* Task requirements: The expected output is the data below, restated word for word.

*** Data provided

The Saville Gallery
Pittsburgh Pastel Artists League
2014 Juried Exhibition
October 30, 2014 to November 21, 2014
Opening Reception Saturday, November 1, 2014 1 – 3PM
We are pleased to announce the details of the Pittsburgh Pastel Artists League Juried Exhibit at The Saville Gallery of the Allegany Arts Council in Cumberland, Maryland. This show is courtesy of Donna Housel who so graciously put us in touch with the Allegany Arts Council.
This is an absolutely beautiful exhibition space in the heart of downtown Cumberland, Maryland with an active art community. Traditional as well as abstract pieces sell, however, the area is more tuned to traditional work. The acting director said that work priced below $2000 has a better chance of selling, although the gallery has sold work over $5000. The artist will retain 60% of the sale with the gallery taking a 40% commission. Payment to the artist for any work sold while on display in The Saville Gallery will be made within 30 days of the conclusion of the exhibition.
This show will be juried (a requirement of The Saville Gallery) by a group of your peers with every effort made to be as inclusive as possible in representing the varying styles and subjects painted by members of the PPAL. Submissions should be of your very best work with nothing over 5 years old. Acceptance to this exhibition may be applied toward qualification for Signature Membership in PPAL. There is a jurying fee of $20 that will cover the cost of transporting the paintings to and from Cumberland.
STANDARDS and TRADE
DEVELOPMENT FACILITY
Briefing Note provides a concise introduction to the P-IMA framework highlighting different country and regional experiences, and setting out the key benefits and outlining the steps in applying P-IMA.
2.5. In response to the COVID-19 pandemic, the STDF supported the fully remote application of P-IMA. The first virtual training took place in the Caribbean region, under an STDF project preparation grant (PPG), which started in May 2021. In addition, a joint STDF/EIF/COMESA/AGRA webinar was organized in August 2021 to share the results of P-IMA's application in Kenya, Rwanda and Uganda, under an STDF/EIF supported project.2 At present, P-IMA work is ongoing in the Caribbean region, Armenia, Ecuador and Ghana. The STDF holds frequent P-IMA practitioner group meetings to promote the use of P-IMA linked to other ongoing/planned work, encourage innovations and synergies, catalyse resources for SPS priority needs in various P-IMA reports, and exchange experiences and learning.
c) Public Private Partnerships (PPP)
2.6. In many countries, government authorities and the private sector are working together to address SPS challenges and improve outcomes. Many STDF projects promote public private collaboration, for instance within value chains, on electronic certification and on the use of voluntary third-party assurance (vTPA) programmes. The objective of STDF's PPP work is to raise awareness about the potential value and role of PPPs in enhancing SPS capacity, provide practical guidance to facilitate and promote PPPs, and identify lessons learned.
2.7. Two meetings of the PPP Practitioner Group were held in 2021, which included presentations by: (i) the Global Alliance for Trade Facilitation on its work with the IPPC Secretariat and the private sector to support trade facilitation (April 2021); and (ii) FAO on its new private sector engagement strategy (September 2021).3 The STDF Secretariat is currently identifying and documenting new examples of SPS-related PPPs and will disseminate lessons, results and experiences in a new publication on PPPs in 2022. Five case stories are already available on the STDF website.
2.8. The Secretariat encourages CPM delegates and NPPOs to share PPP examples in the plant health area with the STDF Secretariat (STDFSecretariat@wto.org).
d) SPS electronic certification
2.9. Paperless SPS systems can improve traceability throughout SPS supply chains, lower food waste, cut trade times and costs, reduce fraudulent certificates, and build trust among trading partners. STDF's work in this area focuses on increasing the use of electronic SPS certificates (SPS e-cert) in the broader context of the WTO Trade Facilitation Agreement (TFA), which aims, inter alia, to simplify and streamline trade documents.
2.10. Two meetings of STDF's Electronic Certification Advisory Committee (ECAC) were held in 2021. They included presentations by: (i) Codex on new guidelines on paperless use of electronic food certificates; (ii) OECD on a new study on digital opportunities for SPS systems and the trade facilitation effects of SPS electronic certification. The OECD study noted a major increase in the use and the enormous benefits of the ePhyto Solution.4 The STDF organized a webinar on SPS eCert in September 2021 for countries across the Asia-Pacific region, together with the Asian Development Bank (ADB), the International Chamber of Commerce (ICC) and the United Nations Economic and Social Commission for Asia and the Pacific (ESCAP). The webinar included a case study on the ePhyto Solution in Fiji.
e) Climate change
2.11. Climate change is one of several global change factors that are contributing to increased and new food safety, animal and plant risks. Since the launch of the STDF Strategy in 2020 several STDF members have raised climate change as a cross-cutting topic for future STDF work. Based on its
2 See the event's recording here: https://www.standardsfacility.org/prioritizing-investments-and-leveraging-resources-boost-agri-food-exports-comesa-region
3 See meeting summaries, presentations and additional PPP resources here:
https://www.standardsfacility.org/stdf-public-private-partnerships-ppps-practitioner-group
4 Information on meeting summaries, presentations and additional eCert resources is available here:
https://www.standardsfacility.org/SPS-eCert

******

* Response below:
The Saville Gallery
Pittsburgh Pastel Artists League
2014 Juried Exhibition
October 30, 2014 to November 21, 2014
Opening Reception Saturday, November 1, 2014 1 – 3PM
We are pleased to announce the details of the Pittsburgh Pastel Artists League Juried Exhibit at The Saville Gallery of the Allegany Arts Council in Cumberland, Maryland. This show is courtesy of Donna Housel who so graciously put us in touch with the Allegany Arts Council.
This is an absolutely beautiful exhibition space in the heart of downtown Cumberland, Maryland with an active art community. Traditional as well as abstract pieces sell, however, the area is more tuned to traditional work. The acting director said that work priced below $2000 has a better chance of selling, although the gallery has sold work over $5000. The artist will retain 60% of the sale with the gallery taking a 40% commission. Payment to the artist for any work sold while on display in The Saville Gallery will be made within 30 days of the conclusion of the exhibition.
This show will be juried (a requirement of The Saville Gallery) by a group of your peers with every effort made to be as inclusive as possible in representing the varying styles and subjects painted by members of the PPAL. Submissions should be of your very best work with nothing over 5 years old. Acceptance to this exhibition may be applied toward qualification for Signature Membership in PPAL. There is a jurying fee of $20 that will cover the cost of transporting the paintings to and from Cumberland.
STANDARDS and TRADE
DEVELOPMENT FACILITY
Briefing Note provides a concise introduction to the P-IMA framework highlighting different country and regional experiences, and setting out the key benefits and outlining the steps in applying P-IMA.
2.5. In response to the COVID-19 pandemic, the STDF supported the fully remote application of P-IMA. The first virtual training took place in the Caribbean region, under an STDF project preparation grant (PPG), which started in May 2021. In addition, a joint STDF/EIF/COMESA/AGRA webinar was organized in August 2021 to share the results of P-IMA's application in Kenya, Rwanda and Uganda, under an STDF/EIF supported project.2 At present, P-IMA work is ongoing in the Caribbean region, Armenia, Ecuador and Ghana. The STDF holds frequent P-IMA practitioner group meetings to promote the use of P-IMA linked to other ongoing/planned work, encourage innovations and synergies, catalyse resources for SPS priority needs in various P-IMA reports, and exchange experiences and learning.
c) Public Private Partnerships (PPP)
2.6. In many countries, government authorities and the private sector are working together to address SPS challenges and improve outcomes. Many STDF projects promote public private collaboration, for instance within value chains, on electronic certification and on the use of voluntary third-party assurance (vTPA) programmes. The objective of STDF's PPP work is to raise awareness about the potential value and role of PPPs in enhancing SPS capacity, provide practical guidance to facilitate and promote PPPs, and identify lessons learned.
2.7. Two meetings of the PPP Practitioner Group were held in 2021, which included presentations by: (i) the Global Alliance for Trade Facilitation on its work with the IPPC Secretariat and the private sector to support trade facilitation (April 2021); and (ii) FAO on its new private sector engagement strategy (September 2021).3 The STDF Secretariat is currently identifying and documenting new examples of SPS-related PPPs and will disseminate lessons, results and experiences in a new publication on PPPs in 2022. Five case stories are already available on the STDF website.
2.8. The Secretariat encourages CPM delegates and NPPOs to share PPP examples in the plant health area with the STDF Secretariat (STDFSecretariat@wto.org).
d) SPS electronic certification
2.9. Paperless SPS systems can improve traceability throughout SPS supply chains, lower food waste, cut trade times and costs, reduce fraudulent certificates, and build trust among trading partners. STDF's work in this area focuses on increasing the use of electronic SPS certificates (SPS e-cert) in the broader context of the WTO Trade Facilitation Agreement (TFA), which aims, inter alia, to simplify and streamline trade documents.
2.10. Two meetings of STDF's Electronic Certification Advisory Committee (ECAC) were held in 2021. They included presentations by: (i) Codex on new guidelines on paperless use of electronic food certificates; (ii) OECD on a new study on digital opportunities for SPS systems and the trade facilitation effects of SPS electronic certification. The OECD study noted a major increase in the use and the enormous benefits of the ePhyto Solution.4 The STDF organized a webinar on SPS eCert in September 2021 for countries across the Asia-Pacific region, together with the Asian Development Bank (ADB), the International Chamber of Commerce (ICC) and the United Nations Economic and Social Commission for Asia and the Pacific (ESCAP). The webinar included a case study on the ePhyto Solution in Fiji.
e) Climate change
2.11. Climate change is one of several global change factors that are contributing to increased and new food safety, animal and plant risks. Since the launch of the STDF Strategy in 2020 several STDF members have raised climate change as a cross-cutting topic for future STDF work. Based on its
2 See the event's recording here: https://www.standardsfacility.org/prioritizing-investments-and-leveraging-resources-boost-agri-food-exports-comesa-region
3 See meeting summaries, presentations and additional PPP resources here:
https://www.standardsfacility.org/stdf-public-private-partnerships-ppps-practitioner-group
4 Information on meeting summaries, presentations and additional eCert resources is available here:
https://www.standardsfacility.org/SPS-eCert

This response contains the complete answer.